Today was a hard day. Not a busy day, like a few last week. But a hard day. My students are dealing with some major issues, some big stuff, and a whole lot of junk.
A student's parent told her she hated her because of her bisexuality.
Another student was raped last week and was afraid to tell her parents.
Two students have attempted suicide in the past and are starting to feel depressed again.
Another one has no one to talk to and so drinks and smokes out to numb the pain.
And a student was molested.
There is so much hurt in the hearts of these kids. They want so desperately to be loved, to be valued, to feel joy and meaning in their lives. Yet family, peers, teachers even have told them they are not lovable, not valuable, not capable of doing anything good with their lives.

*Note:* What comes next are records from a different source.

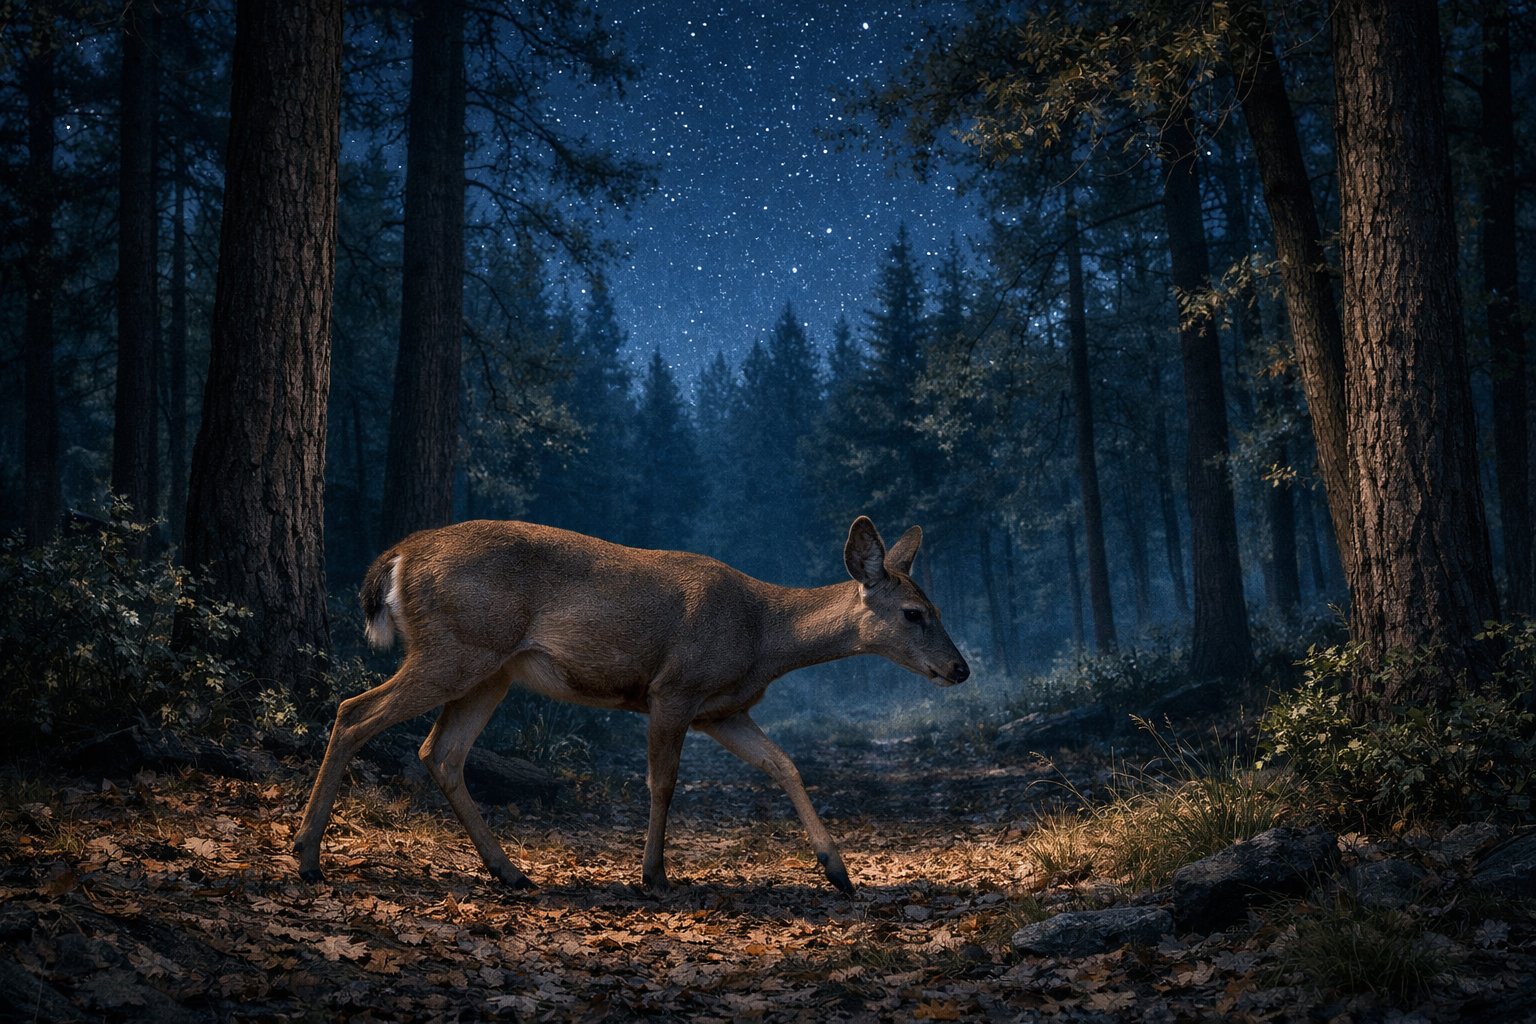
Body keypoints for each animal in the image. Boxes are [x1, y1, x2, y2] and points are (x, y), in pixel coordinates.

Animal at [292, 515, 969, 895]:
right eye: (916, 613)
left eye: (939, 608)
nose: (960, 669)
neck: (763, 635)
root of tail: (398, 558)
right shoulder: (674, 689)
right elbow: (662, 783)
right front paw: (653, 877)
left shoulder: (723, 709)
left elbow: (783, 764)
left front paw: (837, 870)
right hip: (456, 648)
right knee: (354, 712)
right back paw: (306, 857)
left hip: (490, 668)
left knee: (441, 752)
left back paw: (510, 872)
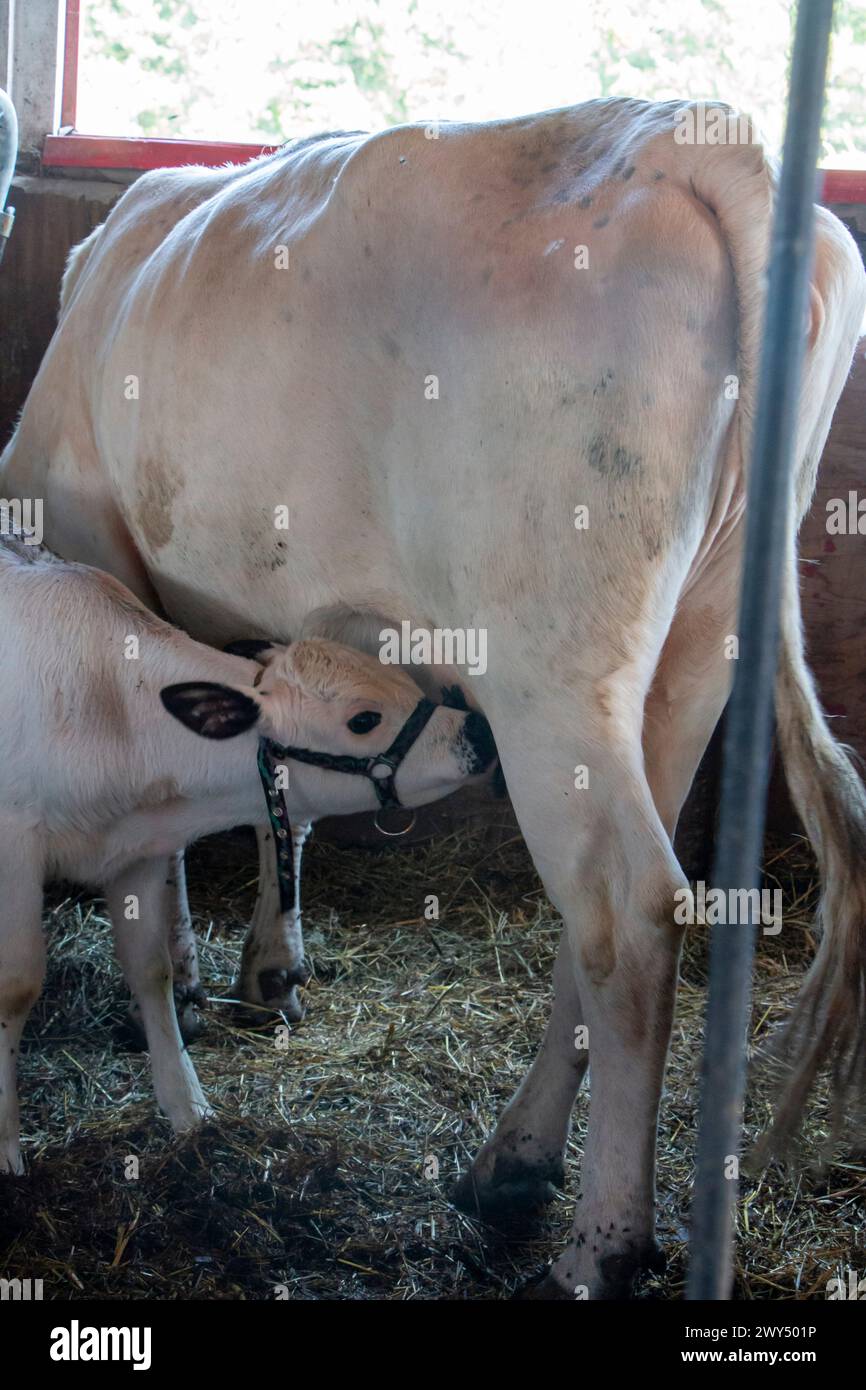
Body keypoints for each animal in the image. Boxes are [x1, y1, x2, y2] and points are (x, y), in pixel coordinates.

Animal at [0, 528, 496, 1175]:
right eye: (364, 719)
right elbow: (16, 985)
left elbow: (151, 970)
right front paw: (6, 1143)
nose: (480, 733)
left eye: (410, 686)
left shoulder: (134, 851)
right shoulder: (15, 849)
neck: (109, 709)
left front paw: (188, 1108)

And there I sit, trying to provide some sense of hope, some piece of love or goodness to hold onto. These kids are aching to be loved by someone, anyone. And I know they are loved and cared for so deeply by their heavenly father, by the one who sent his son that they might have life. At times, this is my only saving grace. My only hope. The only thing that keeps me in my chair after 8 hours straight of hurt. This man called Jesus, who came to earth to take away the pain of sin, to give companionship in the place of loneliness and despair, as a father to the fatherless and a husband to the widow, as the source of living water that fills every last unquenchable desire, as the example of perfect love that does not hurt, exploit or disturb. Perfect love, perfect peace.
After work I went for a long swim to leave behind the day's frustrations. And as I moved through the water, I prayed for these kids. I prayed that the God I know and trust and believe in would be enough for me in that moment, would be enough for these kids with so much hurt. And I left it all there, floating into the cool night in splashes of water.